Foto. ARMH

No pasarán. Ese fue el lema de la resistencia numantina de la República en Madrid cuando las fuerzas del general Franco asediaban una ciudad que, frente a la lógica militar, ponía el coraje y la pasión de quienes no querían ver morir el sueño de una democracia nacida al abrigo de los sueños de poetas, escritoras y políticos que deseaban construir una España diferente, de progreso y bienestar.

Una España trucada por la bota militar de una guerra civil cainita y bárbara de la que hoy aún las cunetas de España son testigos mudos de la muerte y del disparo, de los huesos carcomidos por un tiempo inexacto en donde la justicia parece haberse detenido en esa suerte gratuita de incoherencia que sitúa a nuestro país entro uno de los pocos en donde los muertas y las muertas del bando vencido siguen esperando a ser rescatados del anonimato de la tierra yerma.  Son muchos los Lorca  y las Julia Conesa que piden hoy no ser borrados de la historia  para ser ejemplo de lo que nunca más se debe volver a repetir.

Pero hoy, ochenta años después,  la memoria borrada parece ser la mejor receta que muchos quieren dar a las nuevas generaciones de una España en donde el recuerdo de la guerra civil, de la represión y el exilio parece desdibujado, olvidado como los muertos de las cunetas y enterrados en el rincón inhóspito de una democracia maniatada por los pactos de la transición democrática, acuerdos entonces necesarios pero hoy superados en algo tan fundamental como la memoria histórica, esa que debe acompañar necesariamente a los pueblos y a la educación de quienes conforman las sociedades, esa que debe servir a mayores y jóvenes como elementos configuradores de la voluntad colectiva de una sociedad que debe no olvidar jamás lo que pasó y cómo pasó.

Y es que hoy, ochenta años después, es tiempo de dar dignidad, de sembrar la justicia en los campos de un país que debe recordar y enseñar los lugares de la memoria colectiva de un pueblo y hacerlo además desde la normalidad y la aceptación de una historia real y común que configuró nuestro país. Debe ser este el acuerdo y el consenso al que deberían aspirar las fuerzas políticas y sociales para la construcción de una hoja de la ruta de la memoria, objetiva y sin revanchismos que parta de la aplicación de la Ley de Memoria Histórica y que además haga de la educación en los centros escolares motor del recuerdo enseñando lo que pasó, cómo pasó y por qué pasó.

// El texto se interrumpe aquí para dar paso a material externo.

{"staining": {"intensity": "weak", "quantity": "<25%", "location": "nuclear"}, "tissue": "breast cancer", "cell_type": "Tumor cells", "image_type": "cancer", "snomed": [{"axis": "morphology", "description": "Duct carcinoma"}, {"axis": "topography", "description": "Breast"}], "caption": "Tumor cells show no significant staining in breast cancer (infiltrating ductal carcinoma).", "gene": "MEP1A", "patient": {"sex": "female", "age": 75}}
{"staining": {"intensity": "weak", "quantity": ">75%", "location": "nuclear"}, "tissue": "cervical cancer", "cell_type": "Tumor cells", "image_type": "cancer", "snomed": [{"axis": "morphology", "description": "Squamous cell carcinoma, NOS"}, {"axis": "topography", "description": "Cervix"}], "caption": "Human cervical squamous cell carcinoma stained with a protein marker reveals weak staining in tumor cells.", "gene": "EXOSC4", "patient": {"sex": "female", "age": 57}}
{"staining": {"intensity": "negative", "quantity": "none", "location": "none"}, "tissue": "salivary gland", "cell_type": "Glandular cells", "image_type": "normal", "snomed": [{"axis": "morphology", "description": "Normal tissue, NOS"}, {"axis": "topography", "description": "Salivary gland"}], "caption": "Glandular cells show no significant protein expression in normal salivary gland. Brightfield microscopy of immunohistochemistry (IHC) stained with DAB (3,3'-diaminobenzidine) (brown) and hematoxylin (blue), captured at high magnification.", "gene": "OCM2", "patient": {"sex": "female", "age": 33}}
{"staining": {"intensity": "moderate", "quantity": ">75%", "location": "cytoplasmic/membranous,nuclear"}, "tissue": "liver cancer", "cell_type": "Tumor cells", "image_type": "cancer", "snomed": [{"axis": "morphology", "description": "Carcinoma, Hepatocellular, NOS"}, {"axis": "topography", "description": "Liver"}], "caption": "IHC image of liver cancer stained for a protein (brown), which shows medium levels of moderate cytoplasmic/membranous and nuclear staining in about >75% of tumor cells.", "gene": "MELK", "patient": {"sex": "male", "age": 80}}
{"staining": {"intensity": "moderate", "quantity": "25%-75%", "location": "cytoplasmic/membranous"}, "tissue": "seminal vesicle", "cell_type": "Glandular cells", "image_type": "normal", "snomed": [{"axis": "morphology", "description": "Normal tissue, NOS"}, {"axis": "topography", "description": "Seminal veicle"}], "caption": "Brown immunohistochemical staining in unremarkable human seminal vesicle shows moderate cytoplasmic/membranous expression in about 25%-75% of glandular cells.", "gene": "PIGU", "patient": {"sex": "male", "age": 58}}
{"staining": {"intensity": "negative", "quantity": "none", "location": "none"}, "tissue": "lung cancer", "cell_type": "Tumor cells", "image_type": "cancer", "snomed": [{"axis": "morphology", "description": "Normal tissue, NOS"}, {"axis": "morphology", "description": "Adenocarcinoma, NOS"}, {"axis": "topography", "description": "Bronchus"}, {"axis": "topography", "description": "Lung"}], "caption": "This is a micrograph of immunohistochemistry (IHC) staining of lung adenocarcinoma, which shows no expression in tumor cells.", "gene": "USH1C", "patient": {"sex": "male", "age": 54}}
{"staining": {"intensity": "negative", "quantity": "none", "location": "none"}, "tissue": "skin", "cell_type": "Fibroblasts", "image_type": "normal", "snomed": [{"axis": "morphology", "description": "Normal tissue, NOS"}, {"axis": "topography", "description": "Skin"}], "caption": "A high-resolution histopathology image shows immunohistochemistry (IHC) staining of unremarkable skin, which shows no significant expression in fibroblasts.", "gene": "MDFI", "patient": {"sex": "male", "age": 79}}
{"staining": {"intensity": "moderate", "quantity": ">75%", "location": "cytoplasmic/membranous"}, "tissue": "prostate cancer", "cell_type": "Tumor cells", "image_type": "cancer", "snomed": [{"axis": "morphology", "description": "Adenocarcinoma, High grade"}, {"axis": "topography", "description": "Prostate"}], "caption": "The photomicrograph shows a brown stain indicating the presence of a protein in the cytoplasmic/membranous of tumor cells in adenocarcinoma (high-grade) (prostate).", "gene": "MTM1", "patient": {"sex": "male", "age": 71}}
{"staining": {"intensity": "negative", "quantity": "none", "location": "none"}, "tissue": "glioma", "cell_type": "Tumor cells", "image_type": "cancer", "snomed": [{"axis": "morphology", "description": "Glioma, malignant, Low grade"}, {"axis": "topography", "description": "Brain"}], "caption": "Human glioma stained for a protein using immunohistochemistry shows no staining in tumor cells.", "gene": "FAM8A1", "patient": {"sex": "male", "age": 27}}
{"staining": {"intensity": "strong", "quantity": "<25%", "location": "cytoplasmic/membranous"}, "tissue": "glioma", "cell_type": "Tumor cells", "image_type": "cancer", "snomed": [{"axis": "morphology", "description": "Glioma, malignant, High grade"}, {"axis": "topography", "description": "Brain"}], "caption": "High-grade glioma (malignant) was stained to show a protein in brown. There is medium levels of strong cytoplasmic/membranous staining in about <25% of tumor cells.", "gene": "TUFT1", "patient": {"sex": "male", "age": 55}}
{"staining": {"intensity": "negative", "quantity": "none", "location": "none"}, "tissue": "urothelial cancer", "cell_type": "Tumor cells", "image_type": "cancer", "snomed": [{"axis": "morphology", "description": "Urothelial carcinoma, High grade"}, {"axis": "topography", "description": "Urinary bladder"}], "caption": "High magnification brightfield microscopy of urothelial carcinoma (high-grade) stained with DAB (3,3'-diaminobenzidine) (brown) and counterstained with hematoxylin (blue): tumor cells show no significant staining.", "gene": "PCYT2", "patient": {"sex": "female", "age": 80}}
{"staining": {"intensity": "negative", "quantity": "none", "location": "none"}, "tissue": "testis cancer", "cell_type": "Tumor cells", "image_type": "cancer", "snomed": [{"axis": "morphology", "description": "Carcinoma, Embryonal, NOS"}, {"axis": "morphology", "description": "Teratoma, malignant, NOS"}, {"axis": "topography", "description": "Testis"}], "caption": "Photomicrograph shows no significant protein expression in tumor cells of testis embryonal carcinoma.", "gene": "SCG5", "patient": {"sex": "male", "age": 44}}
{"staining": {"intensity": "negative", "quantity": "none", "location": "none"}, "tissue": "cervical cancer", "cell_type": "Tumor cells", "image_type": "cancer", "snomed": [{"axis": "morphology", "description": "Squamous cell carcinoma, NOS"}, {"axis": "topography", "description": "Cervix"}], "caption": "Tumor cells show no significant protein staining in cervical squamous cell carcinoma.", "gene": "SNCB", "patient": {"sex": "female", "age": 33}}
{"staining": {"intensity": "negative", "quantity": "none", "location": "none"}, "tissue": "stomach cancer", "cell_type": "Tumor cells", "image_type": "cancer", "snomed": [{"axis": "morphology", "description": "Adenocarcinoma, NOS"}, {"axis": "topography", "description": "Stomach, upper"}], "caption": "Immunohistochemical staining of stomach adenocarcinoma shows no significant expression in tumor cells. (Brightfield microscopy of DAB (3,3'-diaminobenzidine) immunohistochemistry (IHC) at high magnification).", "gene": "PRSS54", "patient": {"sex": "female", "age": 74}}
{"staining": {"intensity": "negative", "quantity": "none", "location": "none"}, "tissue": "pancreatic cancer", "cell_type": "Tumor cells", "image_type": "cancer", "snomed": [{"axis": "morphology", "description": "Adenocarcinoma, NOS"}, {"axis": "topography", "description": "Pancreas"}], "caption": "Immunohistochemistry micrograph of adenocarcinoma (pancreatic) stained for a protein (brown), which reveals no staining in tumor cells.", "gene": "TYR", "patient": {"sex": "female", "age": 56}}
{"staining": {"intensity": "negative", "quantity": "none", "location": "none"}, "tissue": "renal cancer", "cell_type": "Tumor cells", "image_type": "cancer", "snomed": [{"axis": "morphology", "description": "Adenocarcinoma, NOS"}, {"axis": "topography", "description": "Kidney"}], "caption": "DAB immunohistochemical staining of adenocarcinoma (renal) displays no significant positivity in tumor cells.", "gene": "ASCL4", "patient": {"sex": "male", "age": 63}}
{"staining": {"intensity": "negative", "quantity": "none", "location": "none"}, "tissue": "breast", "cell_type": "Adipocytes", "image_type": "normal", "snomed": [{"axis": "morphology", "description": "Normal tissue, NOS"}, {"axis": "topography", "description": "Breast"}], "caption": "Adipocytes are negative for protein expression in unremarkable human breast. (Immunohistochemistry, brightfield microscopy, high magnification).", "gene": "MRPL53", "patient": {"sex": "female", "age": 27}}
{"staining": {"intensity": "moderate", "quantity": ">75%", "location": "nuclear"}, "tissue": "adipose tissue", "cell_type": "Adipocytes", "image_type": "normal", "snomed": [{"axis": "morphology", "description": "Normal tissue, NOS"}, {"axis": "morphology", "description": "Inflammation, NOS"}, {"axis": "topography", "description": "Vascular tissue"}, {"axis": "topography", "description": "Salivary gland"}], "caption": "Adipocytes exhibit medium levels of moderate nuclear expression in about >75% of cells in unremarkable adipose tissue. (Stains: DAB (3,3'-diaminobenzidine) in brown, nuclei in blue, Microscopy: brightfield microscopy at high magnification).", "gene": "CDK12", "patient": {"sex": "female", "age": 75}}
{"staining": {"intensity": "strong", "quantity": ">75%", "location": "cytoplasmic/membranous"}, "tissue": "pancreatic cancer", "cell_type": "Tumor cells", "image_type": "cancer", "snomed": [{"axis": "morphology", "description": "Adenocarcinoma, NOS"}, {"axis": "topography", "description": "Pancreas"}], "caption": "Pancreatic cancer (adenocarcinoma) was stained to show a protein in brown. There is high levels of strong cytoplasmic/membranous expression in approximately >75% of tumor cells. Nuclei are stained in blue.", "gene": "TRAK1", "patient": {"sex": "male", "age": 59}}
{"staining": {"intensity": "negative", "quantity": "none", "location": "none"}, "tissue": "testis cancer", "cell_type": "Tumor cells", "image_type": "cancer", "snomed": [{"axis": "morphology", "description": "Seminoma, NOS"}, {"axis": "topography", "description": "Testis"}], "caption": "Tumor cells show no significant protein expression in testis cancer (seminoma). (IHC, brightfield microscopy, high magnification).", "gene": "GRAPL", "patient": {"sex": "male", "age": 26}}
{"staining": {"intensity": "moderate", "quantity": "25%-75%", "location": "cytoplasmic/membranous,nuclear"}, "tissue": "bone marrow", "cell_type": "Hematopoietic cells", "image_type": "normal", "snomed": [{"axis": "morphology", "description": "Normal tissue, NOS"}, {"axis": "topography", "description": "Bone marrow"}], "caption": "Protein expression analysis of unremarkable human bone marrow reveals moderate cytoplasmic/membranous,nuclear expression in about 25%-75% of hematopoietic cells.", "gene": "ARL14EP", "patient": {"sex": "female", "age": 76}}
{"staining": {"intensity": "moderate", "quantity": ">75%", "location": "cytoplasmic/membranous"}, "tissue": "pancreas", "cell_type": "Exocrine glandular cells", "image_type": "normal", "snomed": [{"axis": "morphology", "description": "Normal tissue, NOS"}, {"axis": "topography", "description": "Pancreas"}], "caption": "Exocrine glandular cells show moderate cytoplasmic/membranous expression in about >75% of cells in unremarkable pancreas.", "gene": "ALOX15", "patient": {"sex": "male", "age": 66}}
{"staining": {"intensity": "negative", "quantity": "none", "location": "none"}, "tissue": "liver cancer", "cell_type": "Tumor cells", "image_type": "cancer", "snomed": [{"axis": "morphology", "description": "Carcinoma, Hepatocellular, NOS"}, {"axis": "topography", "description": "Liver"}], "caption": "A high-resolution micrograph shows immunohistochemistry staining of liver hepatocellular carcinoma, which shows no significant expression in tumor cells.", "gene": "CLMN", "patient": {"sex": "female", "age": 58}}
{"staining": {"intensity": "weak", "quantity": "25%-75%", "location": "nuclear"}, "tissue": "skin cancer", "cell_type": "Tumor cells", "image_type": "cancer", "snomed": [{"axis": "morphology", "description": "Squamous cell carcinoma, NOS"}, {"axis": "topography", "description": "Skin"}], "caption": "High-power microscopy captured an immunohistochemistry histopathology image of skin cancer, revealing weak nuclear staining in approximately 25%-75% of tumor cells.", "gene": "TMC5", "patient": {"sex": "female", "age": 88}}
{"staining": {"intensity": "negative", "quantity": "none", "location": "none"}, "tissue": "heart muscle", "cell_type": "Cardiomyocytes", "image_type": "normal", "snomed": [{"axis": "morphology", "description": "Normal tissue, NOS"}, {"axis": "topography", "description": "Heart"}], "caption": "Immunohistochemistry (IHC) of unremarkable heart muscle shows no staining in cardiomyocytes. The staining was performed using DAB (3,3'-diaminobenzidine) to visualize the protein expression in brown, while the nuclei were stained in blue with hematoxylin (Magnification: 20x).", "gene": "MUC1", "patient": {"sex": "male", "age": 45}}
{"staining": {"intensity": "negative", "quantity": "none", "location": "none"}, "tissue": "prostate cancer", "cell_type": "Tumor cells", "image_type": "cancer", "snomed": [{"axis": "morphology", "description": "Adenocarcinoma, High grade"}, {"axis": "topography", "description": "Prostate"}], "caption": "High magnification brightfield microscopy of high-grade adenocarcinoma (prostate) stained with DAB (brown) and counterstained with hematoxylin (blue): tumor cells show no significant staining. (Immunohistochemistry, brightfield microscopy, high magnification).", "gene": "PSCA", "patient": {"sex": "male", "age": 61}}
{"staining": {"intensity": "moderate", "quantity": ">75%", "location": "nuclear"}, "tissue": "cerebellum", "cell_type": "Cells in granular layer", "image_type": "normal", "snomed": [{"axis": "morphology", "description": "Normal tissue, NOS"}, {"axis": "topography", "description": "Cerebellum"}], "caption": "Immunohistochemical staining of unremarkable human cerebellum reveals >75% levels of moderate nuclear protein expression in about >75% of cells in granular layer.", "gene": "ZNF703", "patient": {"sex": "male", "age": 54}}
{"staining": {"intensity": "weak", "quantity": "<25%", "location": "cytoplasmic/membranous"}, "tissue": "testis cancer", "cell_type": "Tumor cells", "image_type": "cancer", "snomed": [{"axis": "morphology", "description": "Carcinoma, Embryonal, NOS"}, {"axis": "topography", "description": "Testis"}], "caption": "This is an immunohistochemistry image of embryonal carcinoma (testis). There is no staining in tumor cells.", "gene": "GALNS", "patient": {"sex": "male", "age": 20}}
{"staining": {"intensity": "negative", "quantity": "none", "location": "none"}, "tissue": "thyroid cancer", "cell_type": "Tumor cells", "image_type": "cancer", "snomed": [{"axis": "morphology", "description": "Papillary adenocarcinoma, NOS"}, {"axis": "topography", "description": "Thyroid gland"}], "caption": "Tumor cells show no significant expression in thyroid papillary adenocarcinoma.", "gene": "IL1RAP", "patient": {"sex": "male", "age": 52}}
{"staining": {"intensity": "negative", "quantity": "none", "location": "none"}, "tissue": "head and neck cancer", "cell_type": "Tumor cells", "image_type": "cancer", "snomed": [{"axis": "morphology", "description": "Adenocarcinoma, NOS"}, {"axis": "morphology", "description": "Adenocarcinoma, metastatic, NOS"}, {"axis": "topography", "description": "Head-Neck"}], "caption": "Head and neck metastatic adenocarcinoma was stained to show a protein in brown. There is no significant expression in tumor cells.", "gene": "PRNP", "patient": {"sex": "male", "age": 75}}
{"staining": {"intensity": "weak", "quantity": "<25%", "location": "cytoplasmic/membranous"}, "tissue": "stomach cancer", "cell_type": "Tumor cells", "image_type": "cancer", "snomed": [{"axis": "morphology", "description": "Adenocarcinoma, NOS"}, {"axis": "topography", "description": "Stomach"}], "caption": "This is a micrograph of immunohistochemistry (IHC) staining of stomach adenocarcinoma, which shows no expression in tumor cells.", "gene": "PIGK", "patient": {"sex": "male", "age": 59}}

En definitiva, los pueblos que no recuerdan su historia están condenados a repetirla. Sólo desde la dignidad y la justicia podremos asegurar que la sinrazón, el odio y el totalitarismo no venzan a la democracia y la tolerancia, y que el “no pasarán” sea eterno frente a la oscuridad de quienes claman hoy nuevos frentismos y odios entre diferentes.